Not at all. In 1992 at least 75 percent of mothers of young children were employed outside the home, but radio had not yet succeeded in attracting this market. Enter Nigro. With Jeffrey Troncone, her business partner and "perpetual fiancé," she conceived and produced pilot episodes of The Working Mom on the Run. After persuading two stations to broadcast the program, she began to sell advertising. In the stroke that was to secure the success of her show, she convinced Avon Products to invest $3,000 in exchange for bargain ad rates and the lead sponsorship. Today Avon continues as lead sponsor, with a six-digit annual contract. Additional sponsors include 7-Eleven, Procter and Gamble, General Mills, Folgers, and CBS. A 1995 issue of Advertising Age touts Nigro's show as one of three that "provide females in greater numbers" to potential advertisers.
It is clearly a woman's perspective that Nigro speaks from, and she sometimes delivers digs that only women are likely to appreciate. (After summarizing an army study of women's physical strength, she trumpeted, "Now let's see the study where they find men who can do the work of women. Well? We're waiting!") However, her wide-ranging discussions, her willingness to hear out opposing views, and her personal charm appeal to a diverse audience, at least a third of whom are men. "Men are crucial to our lives," she says. "I love the difference between women and men as much as I hate it."
Nigro says that she intends her show to be informative as well as entertaining.

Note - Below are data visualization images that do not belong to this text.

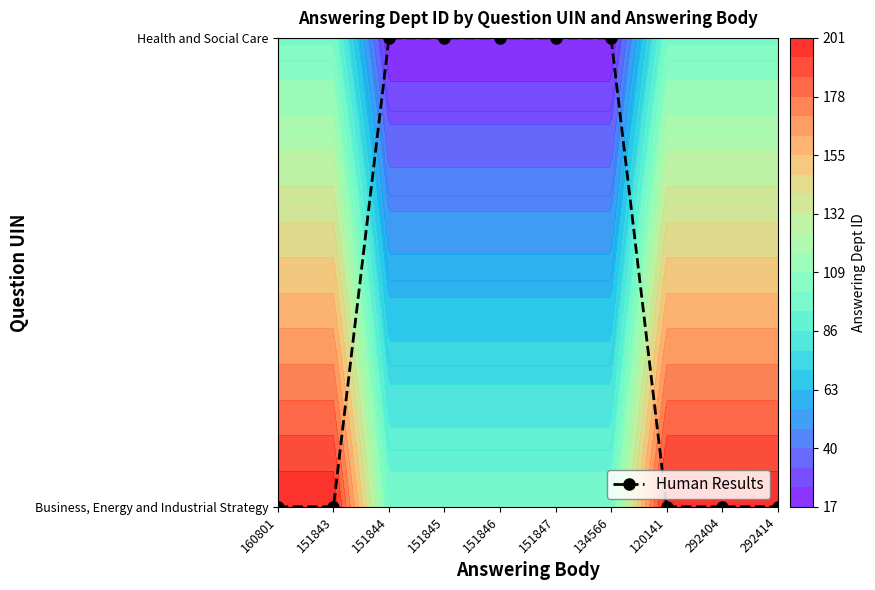

What is the change in value from 151843 to 151845?

+1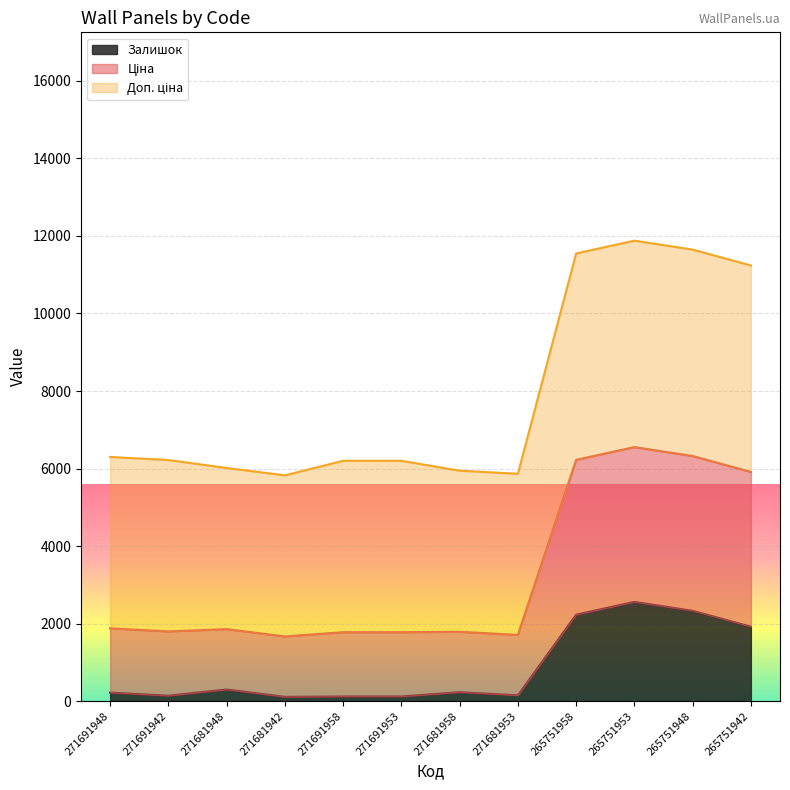

The Залишок series shows 300.0 at 271681948. True or false?

True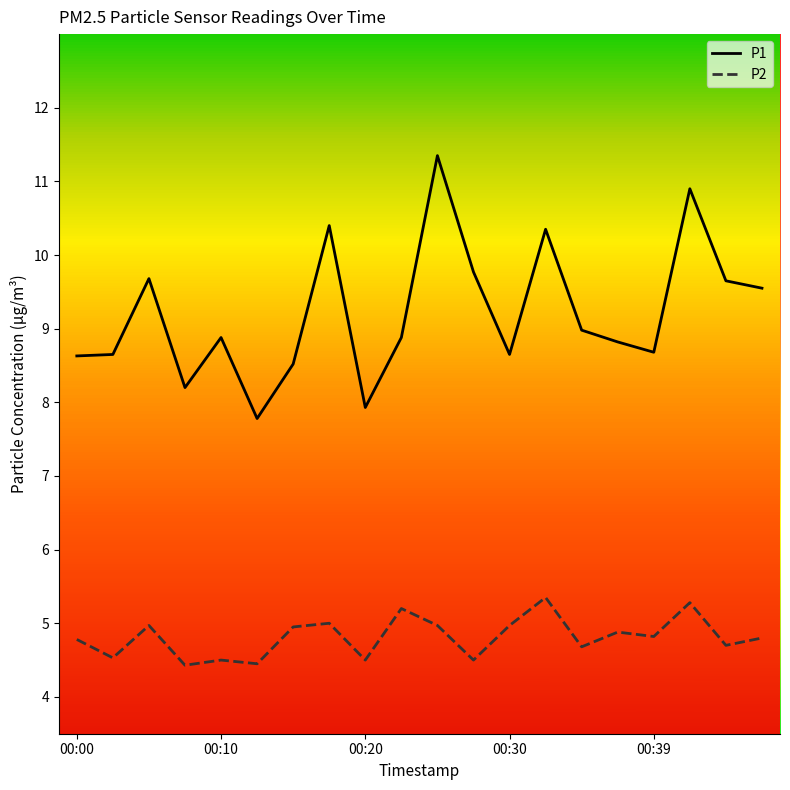

List the series in order of their overall mean, lowest first.

P2, P1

She continually urges her audience to think about the broader picture beyond their personal list of things to do. Although she says that she addresses "what people talk about 95 percent of the time" -- money, children, weight gain -- she also gives a forum to important issues that may have escaped their attention. She has done shows on day care center nightmares, the nature of professional athletes' influence on children, and the possibility that talk radio itself may have a negative effect on American culture -- all seasoned with her irreverent humor.
Wisecracks and all, Nigro takes her responsibility as a media power seriously and sustains an extraordinarily active role on the air. "I feel obligated to do something meaningful with my media time," she says. "I try to really be an inspiration and to do what I can for people." Within the course of a recent show, for example, she had one caller's missing granddaughter traced and helped another find legal support for obtaining visitation rights. Another show raised money for the families of Oklahoma City bombing victims.
On the horizon this fall are one-minute television features, to be broadcast on morning news shows across the country. Also coming are a line of clothing and a comic strip that will appear in Working Mother and Living Fit magazines as well as in newspapers. Her second book, due in 1997, is tentatively titled From the Waist Down: Who Needs This Aggravation?
Nigro confronts her future with the desperate energy and boundless anxiety common to denizens of the fast lane. "In order to keep driving forward you have to keep changing," she says, "and change is risky. Risk is stomach-acid stuff." Quickly, she proffers advice disguised as self-deprecation: "I can handle everything so much better when I exercise. . . . Now if I could just keep my face out of the refrigerator."
Turning serious for a moment, she continues, "I want to give women
who haven't had the exposure to being strong the chance to be all they
can -- for themselves and for those they love." Nigro pauses, as if
hesitant, for once, to overstate her case, then concludes firmly, "I'm
fighting the fight that women are fighting to control their destinies."